A Malabo, les pauvres bâtissent leur maison dans des cimetières


A côté des pierres tombales, une femme lave son linge et non loin un jeune homme bâtit sa maison, rez-de-chaussée et un étage en dur. En raison de la crise du logement des habitants de Malabo ont élu domicile jusque dans le cimetière municipal de la capitale de Guinée équatoriale.
 
La crise, persistante depuis de longues années, s’est accentuée depuis le boom pétrolier entamé en 1992, qui a récemment fait du pays le troisième producteur de brut d’Afrique subsaharienne et a attiré de nombreux et riches étrangers.
 
Résultat, les loyers ont explosé. Dans les nouvelles zones résidentielles, construites à l’intention des expatriés ou cadres du secteur pétrolier, le loyer est inaccessible à la grande majorité des Equato-guinéens.
Eux s’entassent dans les quartiers populaires. Dans le quartier de Los Angeles, jusqu’à vingt personnes se serrent dans des trois pièces théoriquement construits dans les années 60 pour une famille.
 
Mais ses loyers inférieurs restent néanmoins trop élevés pour les plus pauvres, même pour une maison ou une simple chambre en bois, la majorité de la population ne voyant pas la couleur des pétrodollars qui inondent le pays.
 
Les récentes expropriations forcées menées par l’Etat pour construire routes et bâtiments d’ »utilité publique » n’ont rien arrangé, multipliant le nombre de ceux contraints de se construire un abri dans des endroits insalubres ou dangereux, tel que le lit de la rivière Consul qui traverse les quartiers La Paz, New Building, Maycol ou Fiston et déborde lors des grosses pluies.
 
Ou dans des endroits inattendus comme le « Campo Santo » (nom donné au cimetière par les Equato-guinéens pieux) d’Ela Nguema, où à côté des logements, une vie s’est créée et bistrots et commerces se sont ouverts.

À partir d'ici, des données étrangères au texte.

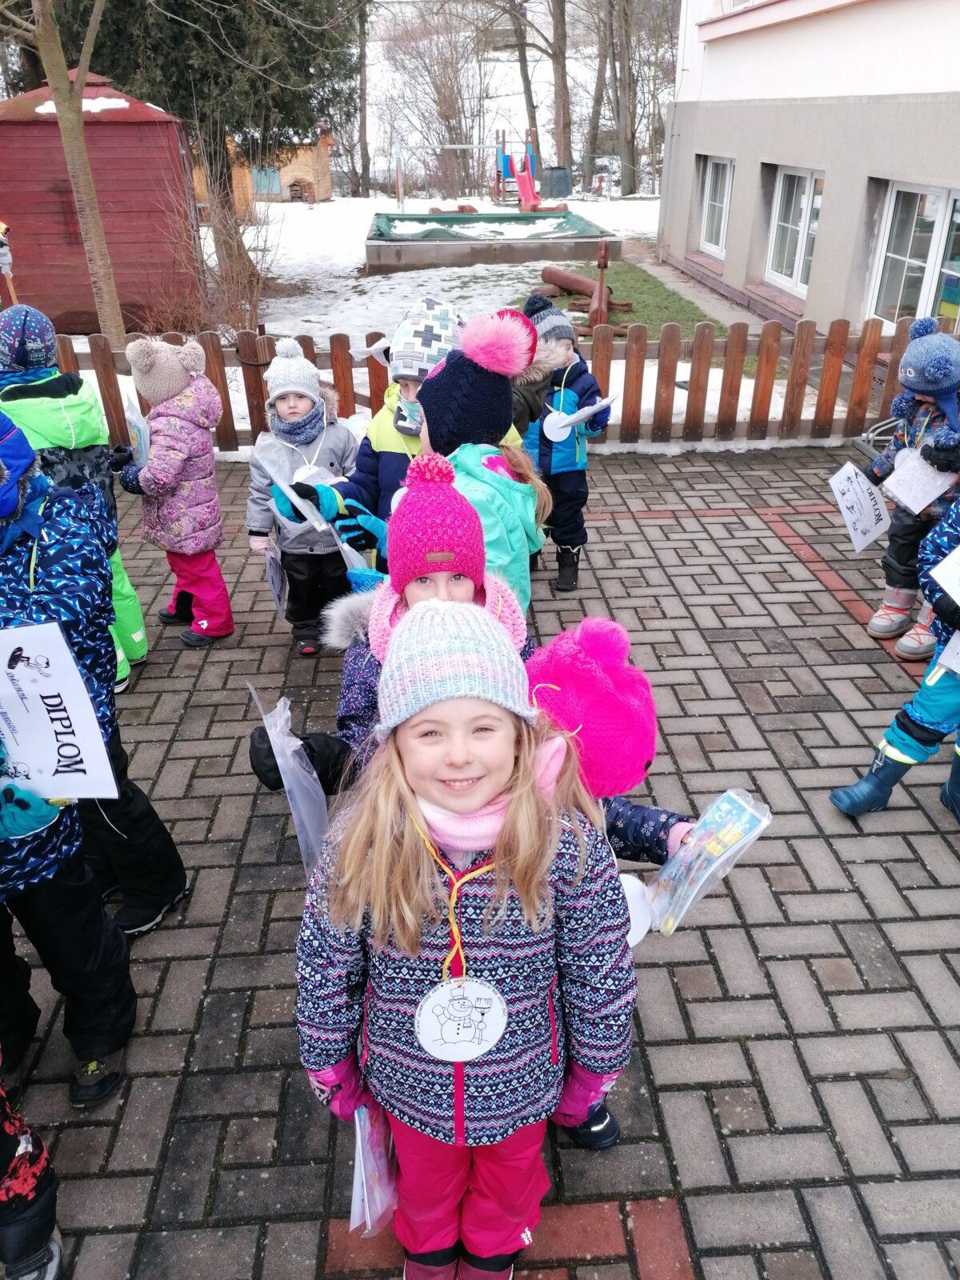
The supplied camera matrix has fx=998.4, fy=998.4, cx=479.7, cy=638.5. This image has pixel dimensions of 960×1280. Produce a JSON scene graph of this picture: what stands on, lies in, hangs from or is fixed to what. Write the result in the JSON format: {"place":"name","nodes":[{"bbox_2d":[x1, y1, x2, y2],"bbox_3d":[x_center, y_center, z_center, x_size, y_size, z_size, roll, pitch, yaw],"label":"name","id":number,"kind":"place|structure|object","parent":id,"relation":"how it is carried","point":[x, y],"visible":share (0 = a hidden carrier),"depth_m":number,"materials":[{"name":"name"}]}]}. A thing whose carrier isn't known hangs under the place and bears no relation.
{"place":"outdoors","nodes":[
{"label":"outdoors","id":0,"kind":"place"},
{"bbox_2d":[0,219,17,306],"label":"person","id":1,"kind":"object","parent":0,"point":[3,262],"visible":0.88,"depth_m":9.19},
{"bbox_2d":[0,72,203,336],"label":"red shed","id":2,"kind":"structure","parent":0,"point":[151,111],"depth_m":11.15,"materials":[{"name":"red wood"}]},
{"bbox_2d":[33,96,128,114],"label":"snow patch","id":3,"kind":"structure","parent":2,"relation":"on","point":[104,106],"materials":[{"name":"white snow"}]},
{"bbox_2d":[208,128,335,204],"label":"wooden shed","id":4,"kind":"structure","parent":0,"point":[307,154],"depth_m":31.23,"materials":[{"name":"brown wood"}]},
{"bbox_2d":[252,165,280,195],"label":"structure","id":5,"kind":"structure","parent":4,"relation":"in","point":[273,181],"depth_m":29.77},
{"bbox_2d":[48,196,842,442],"label":"snowy ground","id":6,"kind":"structure","parent":0,"point":[678,364],"materials":[{"name":"white snow"}]},
{"bbox_2d":[17,0,127,346],"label":"tree","id":7,"kind":"object","parent":6,"relation":"on","point":[72,170],"visible":0.98,"depth_m":8.71,"materials":[{"name":"plant"}]},
{"bbox_2d":[57,0,363,313],"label":"evergreen tree","id":8,"kind":"object","parent":6,"relation":"on","point":[217,1],"visible":0.86,"depth_m":11.59,"materials":[{"name":"plant"}]},
{"bbox_2d":[148,164,277,340],"bbox_3d":[-2.684,-3.872,10.112,1.651,1.863,1.752,-2,27,-2],"label":"bare shrub","id":9,"kind":"object","parent":6,"relation":"on","point":[225,297],"visible":0.82,"depth_m":10.11,"materials":[{"name":"plant"}]},
{"bbox_2d":[355,0,371,198],"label":"tree","id":10,"kind":"object","parent":6,"relation":"on","point":[365,143],"visible":0.85,"depth_m":33.55,"materials":[{"name":"brown"}]},
{"bbox_2d":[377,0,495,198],"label":"bare tree","id":11,"kind":"object","parent":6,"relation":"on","point":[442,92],"visible":0.95,"depth_m":34.62,"materials":[{"name":"brown plant"}]},
{"bbox_2d":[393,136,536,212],"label":"playground equipment","id":12,"kind":"object","parent":6,"relation":"on","point":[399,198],"visible":0.92,"depth_m":25.78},
{"bbox_2d":[364,207,621,275],"bbox_3d":[0.116,-7.146,17.906,4.640,0.556,4.401,-2,27,-2],"label":"sandbox","id":13,"kind":"object","parent":6,"relation":"on","point":[507,254],"visible":0.92,"depth_m":16.69,"materials":[{"name":"grey concrete"}]},
{"bbox_2d":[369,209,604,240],"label":"green tarp","id":14,"kind":"object","parent":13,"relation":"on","point":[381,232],"visible":0.79,"depth_m":18.35,"materials":[{"name":"green plastic"}]},
{"bbox_2d":[493,129,540,210],"bbox_3d":[1.114,-12.684,27.210,1.400,1.999,2.067,-2,27,-2],"label":"playground structure","id":15,"kind":"object","parent":6,"relation":"on","point":[528,165],"visible":0.84,"depth_m":27.22,"materials":[{"name":"red plastic"}]},
{"bbox_2d":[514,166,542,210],"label":"red slide","id":16,"kind":"object","parent":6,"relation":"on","point":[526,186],"visible":0.82,"depth_m":24.02,"materials":[{"name":"red plastic"}]},
{"bbox_2d":[540,165,572,198],"bbox_3d":[2.334,-13.868,30.616,0.970,1.117,0.906,-2,27,-2],"label":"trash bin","id":17,"kind":"object","parent":6,"relation":"on","point":[554,181],"visible":0.91,"depth_m":30.22,"materials":[{"name":"plastic"}]},
{"bbox_2d":[534,263,635,334],"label":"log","id":18,"kind":"object","parent":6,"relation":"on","point":[547,270],"visible":0.74,"depth_m":12.00,"materials":[{"name":"brown wood"}]},
{"bbox_2d":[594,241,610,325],"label":"wooden post","id":19,"kind":"object","parent":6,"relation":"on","point":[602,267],"visible":0.76,"depth_m":10.64,"materials":[{"name":"brown wood"}]},
{"bbox_2d":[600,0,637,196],"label":"tree","id":20,"kind":"object","parent":6,"relation":"on","point":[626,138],"visible":0.97,"depth_m":33.13,"materials":[{"name":"brown plant"}]},
{"bbox_2d":[3,442,959,1279],"label":"brick pavement","id":21,"kind":"structure","parent":0,"point":[233,998],"materials":[{"name":"brick"}]},
{"bbox_2d":[0,1057,63,1279],"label":"child","id":22,"kind":"object","parent":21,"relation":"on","point":[14,1182],"visible":1,"depth_m":1.77},
{"bbox_2d":[0,403,135,1106],"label":"child","id":23,"kind":"object","parent":21,"relation":"on","point":[25,846],"visible":0.82,"depth_m":2.02},
{"bbox_2d":[0,620,119,800],"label":"paper sign","id":24,"kind":"object","parent":23,"relation":"in","point":[33,759],"visible":0.98,"depth_m":1.84,"materials":[{"name":"white paper"}]},
{"bbox_2d":[0,304,145,684],"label":"child","id":25,"kind":"object","parent":21,"relation":"on","point":[130,598],"visible":0.38,"depth_m":3.32},
{"bbox_2d":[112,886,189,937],"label":"shoe","id":26,"kind":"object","parent":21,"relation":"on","point":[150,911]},
{"bbox_2d":[116,334,230,653],"bbox_3d":[-1.232,-0.565,4.061,0.407,1.258,0.450,8,29,16],"label":"child","id":27,"kind":"object","parent":21,"relation":"on","point":[204,622],"visible":0.91,"depth_m":3.94},
{"bbox_2d":[122,391,151,469],"bbox_3d":[-1.421,-0.825,4.150,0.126,0.306,0.281,-11,29,-20],"label":"paper","id":28,"kind":"object","parent":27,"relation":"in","point":[143,439],"visible":0.59,"depth_m":4.11,"materials":[{"name":"paper"}]},
{"bbox_2d":[244,338,360,659],"bbox_3d":[-0.684,-0.528,3.967,0.437,1.189,0.486,-2,27,-2],"label":"child","id":29,"kind":"object","parent":21,"relation":"on","point":[304,402],"visible":0.74,"depth_m":3.88},
{"bbox_2d":[263,542,289,620],"bbox_3d":[-0.782,-0.220,3.862,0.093,0.298,0.245,-2,27,-2],"label":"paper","id":30,"kind":"object","parent":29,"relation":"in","point":[275,590],"visible":0.72,"depth_m":3.85,"materials":[{"name":"paper"}]},
{"bbox_2d":[291,464,328,486],"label":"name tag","id":31,"kind":"object","parent":29,"relation":"hanging from","point":[310,471],"visible":0.48,"depth_m":3.75,"materials":[{"name":"white"}]},
{"bbox_2d":[286,298,463,553],"bbox_3d":[-0.279,-0.455,3.255,0.642,1.234,0.547,-2,27,-2],"label":"child","id":32,"kind":"object","parent":21,"relation":"on","point":[397,450],"visible":0.28,"depth_m":3.10},
{"bbox_2d":[248,447,332,533],"bbox_3d":[-0.565,-0.434,3.113,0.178,0.239,0.276,-23,35,-36],"label":"paper sheet","id":33,"kind":"object","parent":32,"relation":"in","point":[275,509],"visible":0.75,"depth_m":3.07,"materials":[{"name":"paper"}]},
{"bbox_2d":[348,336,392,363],"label":"paper","id":34,"kind":"object","parent":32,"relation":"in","point":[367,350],"visible":0.62,"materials":[{"name":"white paper"}]},
{"bbox_2d":[235,466,540,801],"bbox_3d":[-0.123,0.189,2.183,0.628,1.110,0.552,-2,27,-2],"label":"child","id":35,"kind":"object","parent":21,"relation":"on","point":[457,593],"visible":0.22,"depth_m":2.10},
{"bbox_2d":[250,685,331,874],"bbox_3d":[-0.389,0.311,2.113,0.156,0.381,0.304,-8,28,-14],"label":"plastic bag","id":36,"kind":"object","parent":35,"relation":"in","point":[302,810],"visible":0.73,"depth_m":2.08,"materials":[{"name":"plastic"}]},
{"bbox_2d":[295,602,641,1279],"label":"child","id":37,"kind":"object","parent":21,"relation":"on","point":[410,800],"visible":0.88,"depth_m":1.54},
{"bbox_2d":[349,1102,399,1234],"bbox_3d":[-0.167,0.847,1.630,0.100,0.216,0.213,-2,27,-2],"label":"plastic bag","id":38,"kind":"object","parent":37,"relation":"in","point":[365,1192],"visible":0.52,"depth_m":1.61,"materials":[{"name":"clear plastic"}]},
{"bbox_2d":[414,976,507,1062],"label":"medal","id":39,"kind":"object","parent":37,"relation":"hanging from","point":[438,990],"visible":0.95,"depth_m":1.53,"materials":[{"name":"white paper"}]},
{"bbox_2d":[394,305,547,626],"bbox_3d":[-0.056,-0.246,2.776,0.473,1.271,0.506,-2,27,-2],"label":"child","id":40,"kind":"object","parent":21,"relation":"on","point":[513,455],"visible":0.41,"depth_m":2.60},
{"bbox_2d":[29,310,955,455],"bbox_3d":[-0.095,-1.616,6.521,7.905,0.873,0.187,-2,27,-2],"label":"wooden fence","id":41,"kind":"object","parent":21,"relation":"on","point":[259,386],"visible":0.58,"depth_m":6.50,"materials":[{"name":"brown wood"}]},
{"bbox_2d":[509,292,568,440],"bbox_3d":[0.135,-0.841,4.146,0.520,1.111,0.515,-2,27,-2],"label":"child","id":42,"kind":"object","parent":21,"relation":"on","point":[521,415],"visible":0.26,"depth_m":3.96},
{"bbox_2d":[520,291,612,598],"bbox_3d":[0.369,-0.853,4.542,0.443,1.274,0.446,16,32,29],"label":"child","id":43,"kind":"object","parent":21,"relation":"on","point":[566,342],"visible":0.69,"depth_m":4.43},
{"bbox_2d":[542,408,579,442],"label":"medal","id":44,"kind":"object","parent":43,"relation":"hanging from","point":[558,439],"visible":0.96,"depth_m":4.51,"materials":[{"name":"white paper"}]},
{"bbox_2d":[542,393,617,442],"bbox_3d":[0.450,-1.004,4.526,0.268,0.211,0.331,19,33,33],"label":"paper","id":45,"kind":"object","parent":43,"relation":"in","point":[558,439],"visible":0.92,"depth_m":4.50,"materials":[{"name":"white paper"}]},
{"bbox_2d":[522,617,714,1150],"bbox_3d":[0.203,0.487,1.932,0.535,1.051,0.481,-2,27,-2],"label":"child","id":46,"kind":"object","parent":21,"relation":"on","point":[642,738],"visible":0.24,"depth_m":1.81},
{"bbox_2d":[617,871,653,946],"bbox_3d":[0.245,0.496,1.811,0.146,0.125,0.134,4,28,9],"label":"paper","id":47,"kind":"object","parent":46,"relation":"in","point":[634,939],"visible":0.32,"depth_m":1.81,"materials":[{"name":"white paper"}]},
{"bbox_2d":[633,788,772,937],"bbox_3d":[0.379,0.423,1.835,0.299,0.246,0.174,-24,35,-37],"label":"plastic bag","id":48,"kind":"object","parent":46,"relation":"in","point":[737,818],"visible":0.85,"depth_m":1.81,"materials":[{"name":"plastic"}]},
{"bbox_2d":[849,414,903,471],"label":"bench","id":49,"kind":"object","parent":21,"relation":"on","point":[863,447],"visible":0.25,"depth_m":5.61,"materials":[{"name":"grey metal"}]},
{"bbox_2d":[828,490,959,825],"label":"child","id":50,"kind":"object","parent":21,"relation":"on","point":[945,711],"visible":0.94,"depth_m":2.93},
{"bbox_2d":[928,544,959,605],"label":"paper","id":51,"kind":"object","parent":50,"relation":"in","point":[945,563],"visible":1,"depth_m":2.66,"materials":[{"name":"white paper"}]},
{"bbox_2d":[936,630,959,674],"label":"paper","id":52,"kind":"object","parent":50,"relation":"in","point":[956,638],"visible":0.96,"depth_m":2.76,"materials":[{"name":"white paper"}]},
{"bbox_2d":[862,316,959,655],"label":"child","id":53,"kind":"object","parent":21,"relation":"on","point":[926,402],"visible":0.68,"depth_m":3.90},
{"bbox_2d":[829,461,890,552],"bbox_3d":[1.607,-0.554,4.218,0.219,0.313,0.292,-2,27,-2],"label":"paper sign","id":54,"kind":"object","parent":53,"relation":"in","point":[866,520],"visible":0.93,"depth_m":4.21,"materials":[{"name":"white paper"}]},
{"bbox_2d":[881,447,955,514],"bbox_3d":[1.731,-0.627,3.933,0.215,0.219,0.226,-23,35,-37],"label":"paper sheet","id":55,"kind":"object","parent":53,"relation":"in","point":[926,501],"visible":0.87,"depth_m":3.92,"materials":[{"name":"white paper"}]},
{"bbox_2d":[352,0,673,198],"label":"snowy hillside","id":56,"kind":"structure","parent":0,"point":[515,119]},
{"bbox_2d":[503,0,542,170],"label":"tree","id":57,"kind":"object","parent":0,"point":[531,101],"visible":0.87,"depth_m":36.64,"materials":[{"name":"brown plant"}]},
{"bbox_2d":[549,0,572,171],"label":"tree","id":58,"kind":"object","parent":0,"point":[554,34],"visible":0.96,"depth_m":34.95,"materials":[{"name":"brown"}]},
{"bbox_2d":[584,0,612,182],"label":"tree","id":59,"kind":"object","parent":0,"point":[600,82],"visible":0.9,"depth_m":36.96,"materials":[{"name":"brown plant"}]},
{"bbox_2d":[535,260,714,337],"label":"lawn","id":60,"kind":"structure","parent":0,"point":[631,321],"materials":[{"name":"green plant"}]},
{"bbox_2d":[655,0,959,349],"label":"building","id":61,"kind":"structure","parent":0,"point":[710,146],"depth_m":10.34,"materials":[{"name":"grey paint"}]},
{"bbox_2d":[699,156,733,255],"bbox_3d":[3.379,-6.011,13.838,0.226,1.363,1.400,-2,27,-2],"label":"window","id":62,"kind":"structure","parent":61,"relation":"in","point":[716,168],"depth_m":14.06,"materials":[{"name":"white plastic"}]},
{"bbox_2d":[766,164,823,292],"bbox_3d":[3.640,-4.653,11.244,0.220,1.387,1.509,-2,27,-2],"label":"window","id":63,"kind":"structure","parent":61,"relation":"in","point":[802,218],"depth_m":11.40,"materials":[{"name":"white plastic"}]},
{"bbox_2d":[866,181,959,329],"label":"window","id":64,"kind":"structure","parent":61,"relation":"in","point":[958,206],"depth_m":9.08,"materials":[{"name":"glass"}]}
]}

« C’est incroyable, la musique tonne tard dans la nuit, on a parfois l’impression qu’elle sort des tombes. Ces gens là ne respectent même plus le repos des habitants du Campo Santo », dénonce Virgilio, un vieil habitant du quartier.
 
La mairie de Malabo a récemment diligenté une inspection. « La situation était scandaleuse. Un haut responsable de la mairie figurait même parmi les personnes qui avaient construit des maisons et un bar. Nous avons fait raser toutes ces constructions », explique Orobiyi Bankole, adjoint au maire.
Mais depuis, certains sont revenus et ont reconstruit: « Nous avons été chassés injustement parce que nous n’avons personne pour nous défendre, ils s’en sont pris aux plus faibles », s’insurge Pedro, fonctionnaire d’une trentaine d’années.
 
Adela, mère de famille nombreuse, elle, se justifie: « C’est le cimetière qui est venu à nous. Lorsque nous avons construit ici, le cimetière était encore très loin. Mais aujourd’hui, il s’élargit de plus en plus ».
 
La mairie a donc commencé à ériger un mur de plus de deux mètres de haut autour du cimetière et a décidé d’obliger ceux de ses occupants qui sont bien vivants à en sortir.

« S’ils passent ici avec leur barrière, je reste derrière, c’est tout! », assure néanmoins Eduardo, un habitant qui dit ne pas craindre ces mesures. « Ceux qui me font peur se sont ces gens qui viennent traîner dans le cimetière la nuit », confie-t-il, décrivant une faune nocturne faite de « voleurs et fumeurs de chanvre indien ».
 
Plus largement, pour tenter de palier la crise du logement, le gouvernement a décidé la construction de plus de 10.000 logements sociaux dans le pays, dont plus de 2.000 à Malabo.

« Depuis quatre ans, dans chaque budget figurent des sommes importantes destinées aux logements sociaux. Jusqu’ici il n’y a aucun logement construit. C’est de la propagande électorale », rétorque Celestino Bacalé, un opposant.